Task prompt: Among the entries below, count the lines that contain the word "правового". Respond with the count only.

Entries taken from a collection

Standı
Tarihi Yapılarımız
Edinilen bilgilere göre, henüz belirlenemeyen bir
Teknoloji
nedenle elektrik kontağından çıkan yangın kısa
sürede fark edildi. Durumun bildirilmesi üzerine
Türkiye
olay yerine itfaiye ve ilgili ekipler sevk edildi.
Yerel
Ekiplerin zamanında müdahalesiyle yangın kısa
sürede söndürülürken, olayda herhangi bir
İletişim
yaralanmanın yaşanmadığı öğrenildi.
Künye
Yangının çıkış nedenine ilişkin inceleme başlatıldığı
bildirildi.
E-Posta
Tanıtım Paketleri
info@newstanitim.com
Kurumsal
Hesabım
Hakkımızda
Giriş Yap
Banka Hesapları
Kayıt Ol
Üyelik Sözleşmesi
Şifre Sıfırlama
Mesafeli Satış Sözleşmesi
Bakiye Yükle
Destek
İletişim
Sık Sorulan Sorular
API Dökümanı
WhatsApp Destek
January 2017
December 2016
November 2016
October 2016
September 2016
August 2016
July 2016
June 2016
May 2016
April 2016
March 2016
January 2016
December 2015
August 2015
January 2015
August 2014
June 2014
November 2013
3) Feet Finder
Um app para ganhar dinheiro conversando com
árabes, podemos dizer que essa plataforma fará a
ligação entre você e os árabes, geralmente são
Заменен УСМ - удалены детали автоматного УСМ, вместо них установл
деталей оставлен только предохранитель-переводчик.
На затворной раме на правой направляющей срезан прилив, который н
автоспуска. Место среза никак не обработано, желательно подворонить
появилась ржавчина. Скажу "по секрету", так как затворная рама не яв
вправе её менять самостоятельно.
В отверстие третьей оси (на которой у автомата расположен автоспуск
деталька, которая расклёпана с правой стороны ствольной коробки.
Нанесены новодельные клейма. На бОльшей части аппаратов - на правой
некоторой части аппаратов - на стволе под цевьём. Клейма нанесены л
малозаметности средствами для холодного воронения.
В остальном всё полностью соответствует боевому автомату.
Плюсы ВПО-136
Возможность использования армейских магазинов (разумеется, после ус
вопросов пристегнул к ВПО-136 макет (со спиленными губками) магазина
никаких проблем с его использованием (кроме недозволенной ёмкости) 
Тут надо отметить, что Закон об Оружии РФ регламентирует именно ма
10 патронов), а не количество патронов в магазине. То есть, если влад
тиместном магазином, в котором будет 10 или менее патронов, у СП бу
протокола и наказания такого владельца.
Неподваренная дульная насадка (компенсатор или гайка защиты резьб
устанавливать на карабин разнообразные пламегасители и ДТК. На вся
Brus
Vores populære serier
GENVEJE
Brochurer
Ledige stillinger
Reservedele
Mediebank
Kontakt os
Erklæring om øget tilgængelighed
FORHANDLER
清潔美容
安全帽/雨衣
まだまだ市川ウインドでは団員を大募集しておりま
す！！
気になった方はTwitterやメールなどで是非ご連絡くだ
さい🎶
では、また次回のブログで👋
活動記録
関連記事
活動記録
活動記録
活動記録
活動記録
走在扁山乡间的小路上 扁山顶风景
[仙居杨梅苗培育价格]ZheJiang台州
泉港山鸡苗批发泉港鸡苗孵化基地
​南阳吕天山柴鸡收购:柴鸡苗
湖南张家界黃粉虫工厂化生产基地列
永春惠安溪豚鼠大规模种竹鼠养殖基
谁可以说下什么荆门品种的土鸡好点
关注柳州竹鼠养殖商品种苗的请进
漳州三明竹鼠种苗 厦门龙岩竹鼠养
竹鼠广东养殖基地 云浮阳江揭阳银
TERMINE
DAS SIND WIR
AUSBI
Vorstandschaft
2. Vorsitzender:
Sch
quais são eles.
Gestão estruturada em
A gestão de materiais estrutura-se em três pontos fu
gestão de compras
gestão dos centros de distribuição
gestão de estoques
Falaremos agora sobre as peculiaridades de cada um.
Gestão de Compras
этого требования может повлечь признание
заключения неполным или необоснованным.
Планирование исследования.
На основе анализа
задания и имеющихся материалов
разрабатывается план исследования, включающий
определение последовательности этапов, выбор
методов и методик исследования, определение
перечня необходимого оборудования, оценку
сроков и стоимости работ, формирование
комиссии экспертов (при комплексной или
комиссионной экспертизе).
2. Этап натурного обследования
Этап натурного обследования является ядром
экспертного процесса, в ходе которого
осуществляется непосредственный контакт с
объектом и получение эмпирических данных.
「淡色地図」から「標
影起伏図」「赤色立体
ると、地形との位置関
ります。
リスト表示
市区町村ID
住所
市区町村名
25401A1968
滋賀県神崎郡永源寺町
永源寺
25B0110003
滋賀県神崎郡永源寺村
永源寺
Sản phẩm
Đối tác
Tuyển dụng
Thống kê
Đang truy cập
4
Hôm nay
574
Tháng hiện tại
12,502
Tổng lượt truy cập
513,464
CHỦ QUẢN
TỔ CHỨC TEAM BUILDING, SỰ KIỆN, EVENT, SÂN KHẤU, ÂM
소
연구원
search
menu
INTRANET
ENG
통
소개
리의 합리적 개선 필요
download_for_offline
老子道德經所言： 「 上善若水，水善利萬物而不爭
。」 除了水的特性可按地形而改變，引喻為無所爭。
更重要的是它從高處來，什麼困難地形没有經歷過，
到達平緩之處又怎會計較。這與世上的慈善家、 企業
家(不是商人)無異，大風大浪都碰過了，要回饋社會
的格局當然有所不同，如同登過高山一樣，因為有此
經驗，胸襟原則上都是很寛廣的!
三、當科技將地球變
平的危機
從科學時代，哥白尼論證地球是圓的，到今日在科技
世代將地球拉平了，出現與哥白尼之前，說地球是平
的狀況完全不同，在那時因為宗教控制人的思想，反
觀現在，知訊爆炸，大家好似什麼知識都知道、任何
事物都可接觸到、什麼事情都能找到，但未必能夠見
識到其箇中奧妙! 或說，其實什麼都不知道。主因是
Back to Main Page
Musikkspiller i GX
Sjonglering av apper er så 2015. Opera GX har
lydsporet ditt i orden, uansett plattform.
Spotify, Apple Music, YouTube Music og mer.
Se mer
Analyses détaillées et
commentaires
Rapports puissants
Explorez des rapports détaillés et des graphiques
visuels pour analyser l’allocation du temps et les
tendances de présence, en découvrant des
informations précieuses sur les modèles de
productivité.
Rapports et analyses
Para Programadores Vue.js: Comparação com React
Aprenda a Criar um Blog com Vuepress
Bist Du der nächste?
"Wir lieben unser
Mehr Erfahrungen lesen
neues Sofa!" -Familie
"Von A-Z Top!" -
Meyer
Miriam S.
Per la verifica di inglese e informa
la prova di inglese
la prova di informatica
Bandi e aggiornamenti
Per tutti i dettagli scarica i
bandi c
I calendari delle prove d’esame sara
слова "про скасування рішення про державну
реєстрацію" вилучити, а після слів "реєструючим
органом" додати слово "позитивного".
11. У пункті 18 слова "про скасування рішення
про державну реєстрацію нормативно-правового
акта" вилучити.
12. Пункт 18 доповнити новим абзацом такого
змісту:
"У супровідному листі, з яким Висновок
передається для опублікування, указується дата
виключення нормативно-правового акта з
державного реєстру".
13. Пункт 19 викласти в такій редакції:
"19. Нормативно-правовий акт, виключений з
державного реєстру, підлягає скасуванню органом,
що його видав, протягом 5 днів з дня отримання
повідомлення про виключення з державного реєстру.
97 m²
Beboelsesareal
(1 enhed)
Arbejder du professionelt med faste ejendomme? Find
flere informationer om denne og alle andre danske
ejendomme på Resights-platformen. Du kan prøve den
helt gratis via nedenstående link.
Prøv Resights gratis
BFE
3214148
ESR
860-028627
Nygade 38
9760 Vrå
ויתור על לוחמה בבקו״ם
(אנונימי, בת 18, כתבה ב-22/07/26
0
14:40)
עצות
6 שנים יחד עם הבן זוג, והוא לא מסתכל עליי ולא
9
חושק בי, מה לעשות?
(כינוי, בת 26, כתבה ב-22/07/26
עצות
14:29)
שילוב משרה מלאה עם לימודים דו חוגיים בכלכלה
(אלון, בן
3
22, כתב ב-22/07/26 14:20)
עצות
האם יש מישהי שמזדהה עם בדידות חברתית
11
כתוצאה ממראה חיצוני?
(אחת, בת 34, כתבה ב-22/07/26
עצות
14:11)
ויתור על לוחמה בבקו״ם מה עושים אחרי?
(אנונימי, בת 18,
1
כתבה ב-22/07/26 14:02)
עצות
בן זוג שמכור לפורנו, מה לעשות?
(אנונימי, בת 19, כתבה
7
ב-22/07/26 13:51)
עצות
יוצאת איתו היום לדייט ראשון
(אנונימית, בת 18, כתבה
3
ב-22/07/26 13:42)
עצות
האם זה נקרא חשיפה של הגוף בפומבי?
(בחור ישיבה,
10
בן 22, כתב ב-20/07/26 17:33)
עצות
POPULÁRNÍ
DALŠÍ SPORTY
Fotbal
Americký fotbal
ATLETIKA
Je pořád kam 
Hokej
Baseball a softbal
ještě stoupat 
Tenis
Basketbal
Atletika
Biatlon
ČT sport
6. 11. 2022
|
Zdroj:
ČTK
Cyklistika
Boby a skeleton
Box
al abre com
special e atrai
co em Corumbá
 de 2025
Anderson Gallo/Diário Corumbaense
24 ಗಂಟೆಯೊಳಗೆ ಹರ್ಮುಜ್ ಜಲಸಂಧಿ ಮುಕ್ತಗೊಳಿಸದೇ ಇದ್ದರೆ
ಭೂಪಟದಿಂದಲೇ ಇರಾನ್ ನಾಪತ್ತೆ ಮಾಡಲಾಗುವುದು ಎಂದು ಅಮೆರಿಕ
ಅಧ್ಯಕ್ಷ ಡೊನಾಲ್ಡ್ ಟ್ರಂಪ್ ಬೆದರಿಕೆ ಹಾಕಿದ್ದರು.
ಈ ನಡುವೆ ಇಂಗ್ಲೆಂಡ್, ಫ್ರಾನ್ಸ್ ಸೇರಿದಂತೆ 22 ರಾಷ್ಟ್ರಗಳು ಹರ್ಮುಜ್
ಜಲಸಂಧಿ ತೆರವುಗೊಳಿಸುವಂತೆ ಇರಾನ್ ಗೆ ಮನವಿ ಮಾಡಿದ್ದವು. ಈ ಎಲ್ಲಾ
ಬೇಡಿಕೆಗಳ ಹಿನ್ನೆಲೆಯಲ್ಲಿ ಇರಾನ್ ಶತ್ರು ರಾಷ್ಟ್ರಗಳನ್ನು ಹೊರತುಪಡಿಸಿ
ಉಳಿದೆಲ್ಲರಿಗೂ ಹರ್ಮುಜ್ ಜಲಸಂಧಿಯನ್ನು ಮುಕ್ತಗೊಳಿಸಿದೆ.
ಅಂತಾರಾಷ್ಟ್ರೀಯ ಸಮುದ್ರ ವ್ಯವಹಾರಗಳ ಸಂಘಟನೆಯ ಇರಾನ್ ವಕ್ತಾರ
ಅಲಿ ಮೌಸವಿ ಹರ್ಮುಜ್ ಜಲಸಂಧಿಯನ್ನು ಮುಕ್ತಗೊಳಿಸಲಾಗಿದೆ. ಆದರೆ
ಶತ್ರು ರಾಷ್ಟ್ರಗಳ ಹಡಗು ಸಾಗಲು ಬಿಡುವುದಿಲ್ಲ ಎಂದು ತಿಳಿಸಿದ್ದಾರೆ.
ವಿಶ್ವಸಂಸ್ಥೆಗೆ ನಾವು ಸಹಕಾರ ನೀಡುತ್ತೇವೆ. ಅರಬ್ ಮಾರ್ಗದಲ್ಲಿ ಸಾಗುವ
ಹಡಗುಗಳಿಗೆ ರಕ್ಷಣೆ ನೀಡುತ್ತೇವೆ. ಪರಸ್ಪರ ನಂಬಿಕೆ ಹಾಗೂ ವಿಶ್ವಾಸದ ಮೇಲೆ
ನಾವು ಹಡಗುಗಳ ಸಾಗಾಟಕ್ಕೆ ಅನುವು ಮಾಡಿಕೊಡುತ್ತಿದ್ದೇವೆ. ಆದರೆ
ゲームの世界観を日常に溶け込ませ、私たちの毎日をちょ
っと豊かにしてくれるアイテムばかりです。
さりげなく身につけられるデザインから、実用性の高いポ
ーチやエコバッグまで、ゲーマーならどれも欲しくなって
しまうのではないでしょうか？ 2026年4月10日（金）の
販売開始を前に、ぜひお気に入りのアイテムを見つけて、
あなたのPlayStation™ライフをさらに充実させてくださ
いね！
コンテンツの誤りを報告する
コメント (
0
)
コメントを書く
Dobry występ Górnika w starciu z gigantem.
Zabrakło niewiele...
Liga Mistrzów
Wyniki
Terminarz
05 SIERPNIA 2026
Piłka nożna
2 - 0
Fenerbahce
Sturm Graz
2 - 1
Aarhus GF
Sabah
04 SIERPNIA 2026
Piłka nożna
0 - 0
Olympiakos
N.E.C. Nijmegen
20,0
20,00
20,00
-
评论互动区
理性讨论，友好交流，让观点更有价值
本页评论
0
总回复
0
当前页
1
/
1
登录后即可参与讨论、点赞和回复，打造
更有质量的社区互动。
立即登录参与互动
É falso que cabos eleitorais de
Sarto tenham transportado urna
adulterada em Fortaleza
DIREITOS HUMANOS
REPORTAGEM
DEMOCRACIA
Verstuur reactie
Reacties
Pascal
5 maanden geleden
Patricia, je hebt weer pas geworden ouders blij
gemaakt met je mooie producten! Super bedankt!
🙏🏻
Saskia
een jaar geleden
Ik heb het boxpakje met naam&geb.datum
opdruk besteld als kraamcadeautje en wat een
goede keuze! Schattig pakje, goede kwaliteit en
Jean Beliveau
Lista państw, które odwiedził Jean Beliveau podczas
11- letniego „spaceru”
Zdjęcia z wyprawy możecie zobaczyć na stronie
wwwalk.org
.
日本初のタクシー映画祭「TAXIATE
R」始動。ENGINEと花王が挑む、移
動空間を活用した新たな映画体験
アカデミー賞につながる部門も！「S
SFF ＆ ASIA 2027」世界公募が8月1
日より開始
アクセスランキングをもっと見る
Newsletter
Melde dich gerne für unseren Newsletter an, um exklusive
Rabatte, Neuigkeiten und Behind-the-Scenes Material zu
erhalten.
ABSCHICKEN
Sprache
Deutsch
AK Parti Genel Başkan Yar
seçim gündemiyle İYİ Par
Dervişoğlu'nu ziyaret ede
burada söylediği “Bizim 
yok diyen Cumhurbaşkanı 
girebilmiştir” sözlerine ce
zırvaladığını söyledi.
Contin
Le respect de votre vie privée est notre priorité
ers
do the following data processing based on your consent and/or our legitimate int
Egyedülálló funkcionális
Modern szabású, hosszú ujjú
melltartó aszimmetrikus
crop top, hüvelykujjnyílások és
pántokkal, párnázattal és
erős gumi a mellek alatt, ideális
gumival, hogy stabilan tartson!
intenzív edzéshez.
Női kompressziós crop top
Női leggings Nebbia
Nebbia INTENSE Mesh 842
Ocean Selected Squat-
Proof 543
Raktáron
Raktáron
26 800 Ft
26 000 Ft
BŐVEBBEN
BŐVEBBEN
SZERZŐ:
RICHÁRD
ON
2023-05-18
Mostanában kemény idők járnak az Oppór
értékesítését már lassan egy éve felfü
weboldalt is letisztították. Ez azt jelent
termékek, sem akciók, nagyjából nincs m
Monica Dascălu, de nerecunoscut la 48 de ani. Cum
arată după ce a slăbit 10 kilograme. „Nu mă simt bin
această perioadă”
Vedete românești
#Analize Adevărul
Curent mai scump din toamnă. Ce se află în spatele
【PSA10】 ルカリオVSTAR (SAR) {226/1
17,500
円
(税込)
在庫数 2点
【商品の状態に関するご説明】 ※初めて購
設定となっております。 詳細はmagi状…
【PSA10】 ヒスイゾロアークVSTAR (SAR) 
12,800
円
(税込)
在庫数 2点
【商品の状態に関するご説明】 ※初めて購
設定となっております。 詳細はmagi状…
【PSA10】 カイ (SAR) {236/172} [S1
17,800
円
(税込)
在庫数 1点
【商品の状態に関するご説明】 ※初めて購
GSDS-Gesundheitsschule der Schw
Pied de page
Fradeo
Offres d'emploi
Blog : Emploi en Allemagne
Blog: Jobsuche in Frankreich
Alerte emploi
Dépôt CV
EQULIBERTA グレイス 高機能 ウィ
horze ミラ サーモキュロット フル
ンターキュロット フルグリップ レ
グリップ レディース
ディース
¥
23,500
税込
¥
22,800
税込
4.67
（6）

Result: 2